第16節 黒髪の者
急いで走ってきた先は別の出店が立ち並ぶ道だった。
息を整え、両脇に抱えていたリリア、リリクを降ろす。
「何なんだあいつは…。
同じ日本人かもしれないが言っている意味がわからない言葉がいくつかあったぞ…。
本当に同じ世界から来たのかあいつは…」
「確かにあなたとは喋り方が全然違う感じだったわね。
でも…黒い髪だからこの世界の人間じゃないのは確かよ」
「先程二人が話している最中に少し調べてみましたが…確かに同じ世界から来たみたいですよ、あの人」
「何…?
リリク、お前はどの世界から来たのか調べることができるのか?」
「あくまで大雑把に、ですけどね」
リリクが言うには異世界から来た人間には、元いた世界の気のようなものがうっすらと漂っており、それを色や雰囲気で見分けることができるのだという。

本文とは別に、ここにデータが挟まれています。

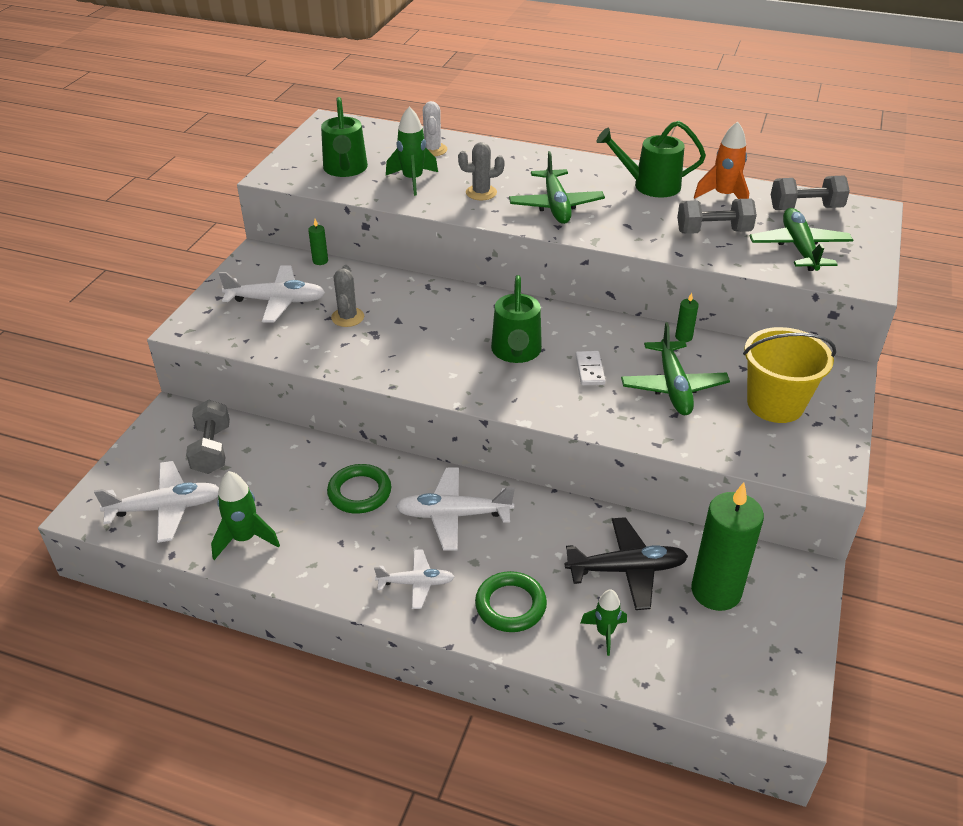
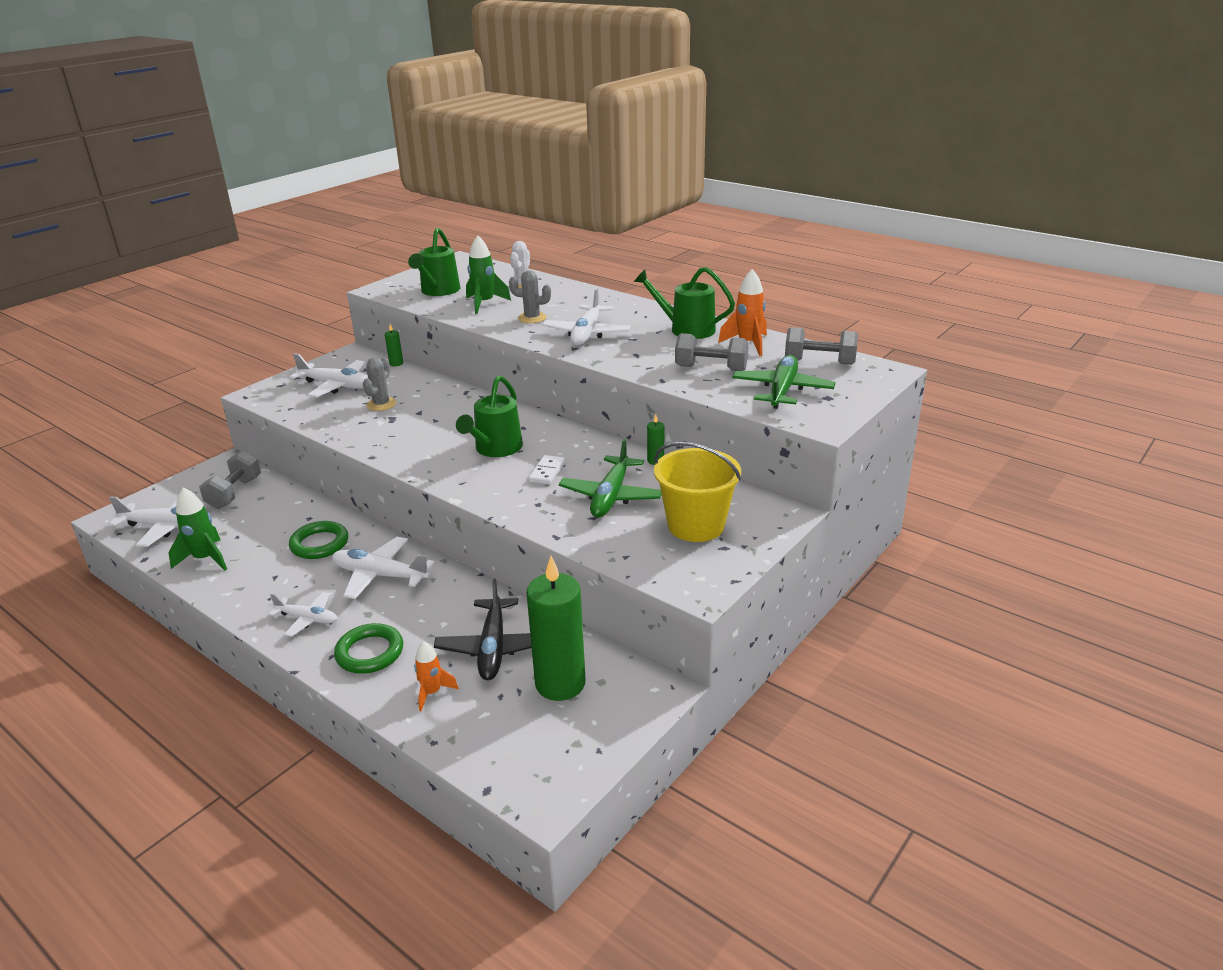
camera: 20 degrees right, 10 degrees down
(556, 205) = (587, 334): green plane -> white plane
(605, 633) = (432, 693): green rocket -> orange rocket
(627, 569) = (493, 648): black plane -> black plane turned 75 degrees clockwise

佐藤 由紀彦は確かに俺と同じ色の気、同じような雰囲気を感じたというのだ。
もっとも目安のような物なため、情報が確定している、というわけでもないらしいが。
「まぁ…自分でも日本人だと言っていたからな…」
「それにしても…やかましいやつだったわね」
「龍二様とは大違いでしたね…」
ゆっくりと話をしていたが、ここで空腹感を感じた。
走っていたし夕方になってきたのもあるからだ。
「とりあえず…出店で何か買いますか?」
「そうするか…」
歩きながら出店を見て回る。
先程の話をしてから出店の人間や道行く人々の頭を無意識に見るようになっていた。
黒髪の場合は絶対にこの世界の人間では無い。
日本人の可能性すらある。
その情報が色濃く強く俺の思考をプッシュし、ついつい髪を見てしまう。
結構な人数がいるこの道でも、黒髪の人間がいれば嫌でも目立ってしまう。
決して多いわけではないが、黒髪の人間がチラホラと見受けられた。
黒髪の店主が出している出店の前に立つ。
売られていたのは刺身。
隣にはその刺身になったであろう魚が置かれている。
パッと見た感じでは鯛に似ているが、色がうっすら緑色に輝く魚だった。
「へいらっしゃい!新鮮なグリクラの刺身はどうだい!
って…おや…?
あんた…異世界から来た人だね?」
「あぁ、そうだ」
「まぁ黒い髪だからなーまぁ俺もなんだけどな、わっはっは!」
何となく漁師を思わせる感じの人だ。
佐藤 由紀彦と比べると随分話しやすいように感じる。
「あんたも…日本人なのか」
「あぁそうだ。戦うなんて柄じゃねぇから元々やってた漁師をこっちでもやってる」
この世界のどこに海があるんだ…?と思ったが…。
その刺身に妙な懐かしさを覚えた俺は刺身を買うことにした。
「ほい、ありがとよ!
それにしても…あんたは最近召喚されてきたのかい?」
「なぜ…そう思える?」
「この辺りで黒髪の人は全員知ってる顔だからなぁ…あんたは見たことが無いからよ」
「みんなこの近くに住んでいるのか?」
「あぁそうだぜ。
なんせあちこちに行けるわけじゃ…」
「龍二様、他のお店の物も見に行きませんか!?」
店主の言葉を半ば遮るようにリリクが叫ぶ。
「何だ急に…俺は店主ともっと話がしたいんだがな」
「僕お腹が空いちゃって空いちゃってもう倒れそうですよぉ」
何となく様子がおかしいと感じるのは気のせいだろうか。
それを察したのか、店主が奥から何かを袋に入れて持ってきた。
「これ、持っていってくんな!」
「これは?」
「まぁ飯を食う時に開けてみな!
あ、あんたのは特別だから名札も付けといたからよ!」
名札…。
名前を教えたわけでもないのに…。
リリクがやたら急かすため、その店を離れることにする。
「ちょっとリリク、待ちなさいよー」
リリアがリリクを追いかける。
それに追従するように走り出そうとした俺。
「弁当、忘れず食ってくれよ?」
後ろから俺だけに聞こえるような声で店主が言う。
振り向くとニヤッと笑みを浮かべて店主が手を振っていた。